Sadly, so often, a great pilot can result in a huge drop off in following episodes.  Therefore, instalment two bored me and from then I was kind of done, sitting through the rest paying little attention and feeling even less.  Crawford himself is actually fairly marginal as The Deep, whose power rests in his abdominal gills.  He seemed to be there for comic relief, but without realising it.  And it wasn’t that funny, just weird.  Most of the character development had gone into his biceps.  Centre stage was, in fact, Karl Urban, as an anti-hero activist.  I don’t know what else he did as somewhere along the line the terrible decision was made for him to have a cockney accent.  Cue the worst apples-and-pears dialogue ever recorded.  Urban heads up a bunch of misfits taking on the big corp world – in fact, I think they are the titular boys, rather than the badly behaved celebrity heroes (who I kind of preferred).  If I could pinpoint the moment I turned off, it was sadly the arrival in episode two of Frenchie, a generic team member with the rebels who just left me cold with everything he did.  It’s derivative to call things derivative, but he was derivatively derivative (not the actor, the part).

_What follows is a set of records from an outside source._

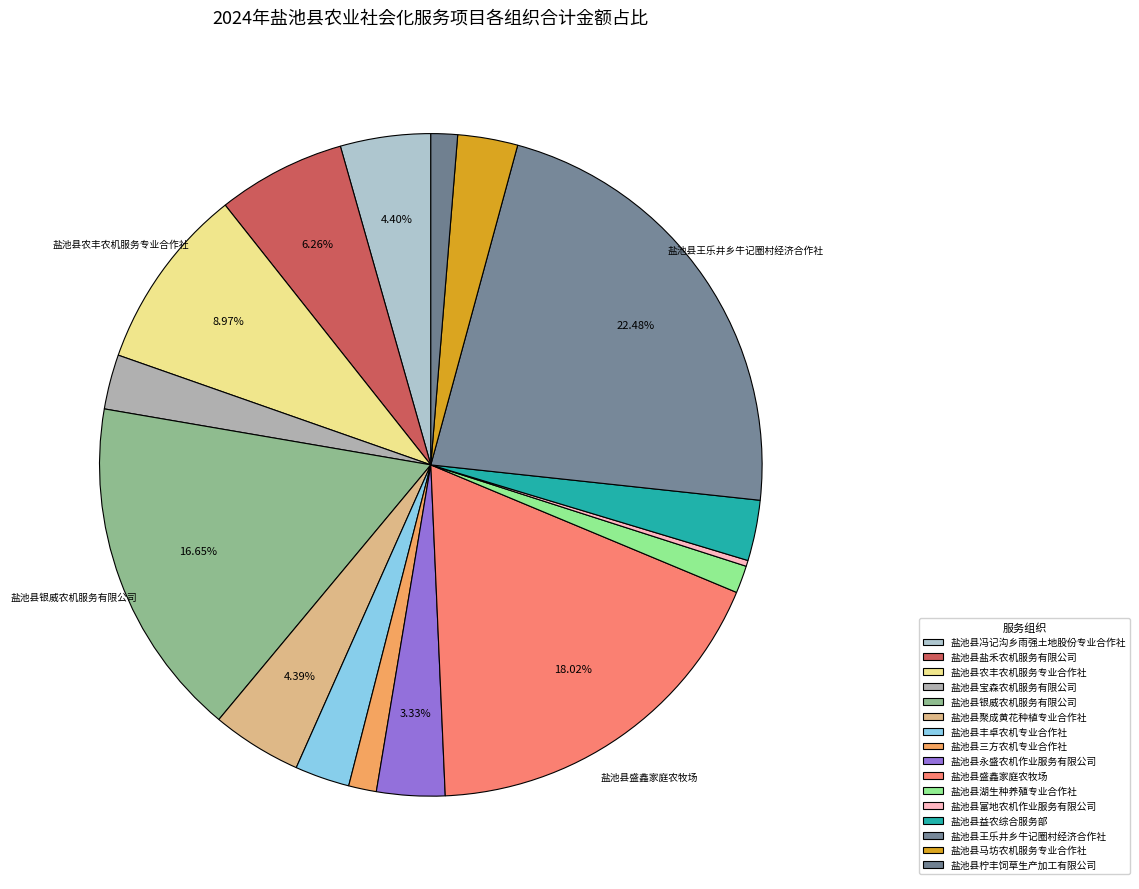

Count the number of slices in the pie.

16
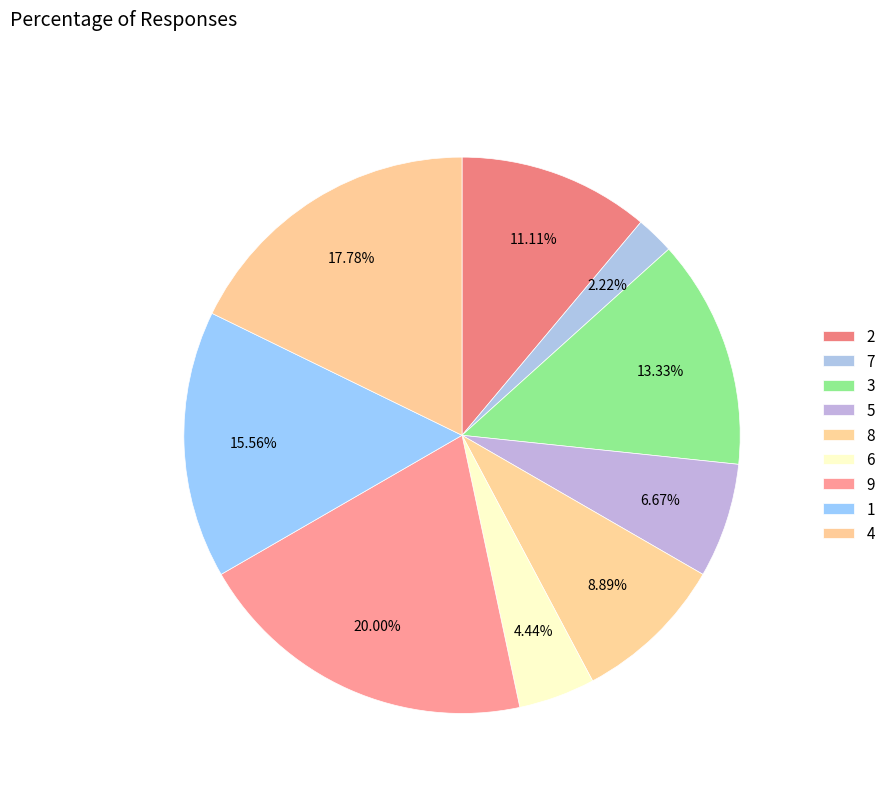

True or false: 9 accounts for 30% of the total.

False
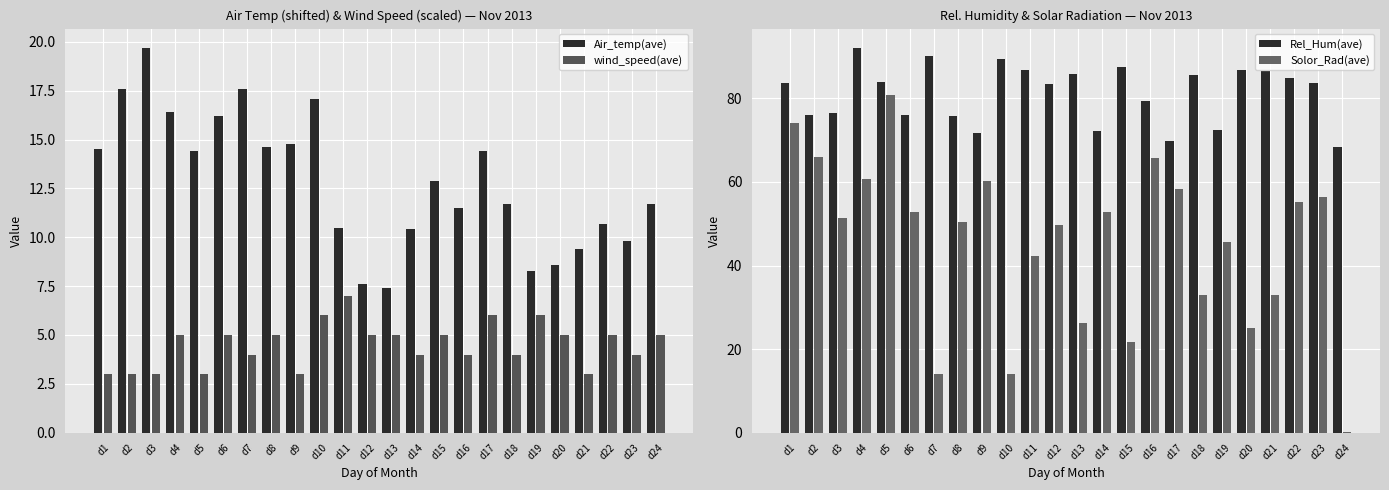

The wind_speed(ave) series shows 5.0 at d15. True or false?

True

Nevertheless, there’s plenty to enjoy: explosion-based action, wry wit, moral conundrums, romance, intrigue, a lens on our hero-worship of celebrity.  Just as the heroes care little for their fans and the great unwashed they rescue, I felt no real emotional investment in any of it.  I’m pretty sure it’s all based on some sort of book/comic source material.  There’s no way of knowing as I’m not prepared to google it – it’s better just to fire off an online rinsing, isn’t it really?  It’s reassuring to know I won’t need to watch a second season if there ever is one.  I’ll be too busy getting deep into Netflix’s much more user-friendly menu system, holding my breath for another season of Elite.